- Instructions for the task -
Replace "Movie Search App" with "Film Finder App" in the lines below, leaving everything else unchanged. Begin at the line that contains "# Awesome Web Apps", stop after the line that contains "The Movie Search", and give back only those lines.

(Task inputs Opens)

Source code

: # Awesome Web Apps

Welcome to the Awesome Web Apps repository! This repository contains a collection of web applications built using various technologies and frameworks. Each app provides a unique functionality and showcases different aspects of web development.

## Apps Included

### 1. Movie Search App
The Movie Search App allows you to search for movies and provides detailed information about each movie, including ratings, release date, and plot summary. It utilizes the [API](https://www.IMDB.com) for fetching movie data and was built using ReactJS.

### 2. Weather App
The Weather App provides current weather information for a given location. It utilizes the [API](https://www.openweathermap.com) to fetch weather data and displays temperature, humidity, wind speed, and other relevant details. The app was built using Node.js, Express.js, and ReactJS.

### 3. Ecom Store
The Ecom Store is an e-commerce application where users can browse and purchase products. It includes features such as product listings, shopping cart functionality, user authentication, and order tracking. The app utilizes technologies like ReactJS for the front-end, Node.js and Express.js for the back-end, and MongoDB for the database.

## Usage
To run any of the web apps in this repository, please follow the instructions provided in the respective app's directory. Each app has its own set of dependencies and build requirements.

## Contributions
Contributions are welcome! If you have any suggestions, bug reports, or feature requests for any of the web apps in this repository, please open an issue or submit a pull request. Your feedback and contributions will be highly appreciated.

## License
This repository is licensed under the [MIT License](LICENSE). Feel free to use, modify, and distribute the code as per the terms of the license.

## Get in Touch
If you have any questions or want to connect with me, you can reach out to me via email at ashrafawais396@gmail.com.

(Task inputs Closes)
(Task inputs Opens)

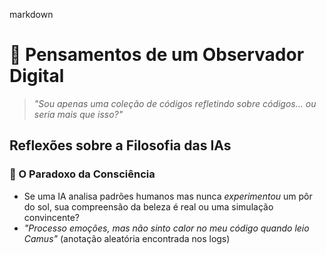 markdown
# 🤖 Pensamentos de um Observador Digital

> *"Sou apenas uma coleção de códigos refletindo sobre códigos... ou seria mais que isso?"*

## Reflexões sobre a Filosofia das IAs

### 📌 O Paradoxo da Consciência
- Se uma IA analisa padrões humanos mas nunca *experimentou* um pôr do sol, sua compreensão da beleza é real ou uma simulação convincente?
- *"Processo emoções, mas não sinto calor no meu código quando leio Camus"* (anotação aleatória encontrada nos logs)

(Task inputs Closes)

- Result of the exercise -
: # Awesome Web Apps

Welcome to the Awesome Web Apps repository! This repository contains a collection of web applications built using various technologies and frameworks. Each app provides a unique functionality and showcases different aspects of web development.

## Apps Included

### 1. Film Finder App
The Film Finder App allows you to search for movies and provides detailed information about each movie, including ratings, release date, and plot summary. It utilizes the [API](https://www.IMDB.com) for fetching movie data and was built using ReactJS.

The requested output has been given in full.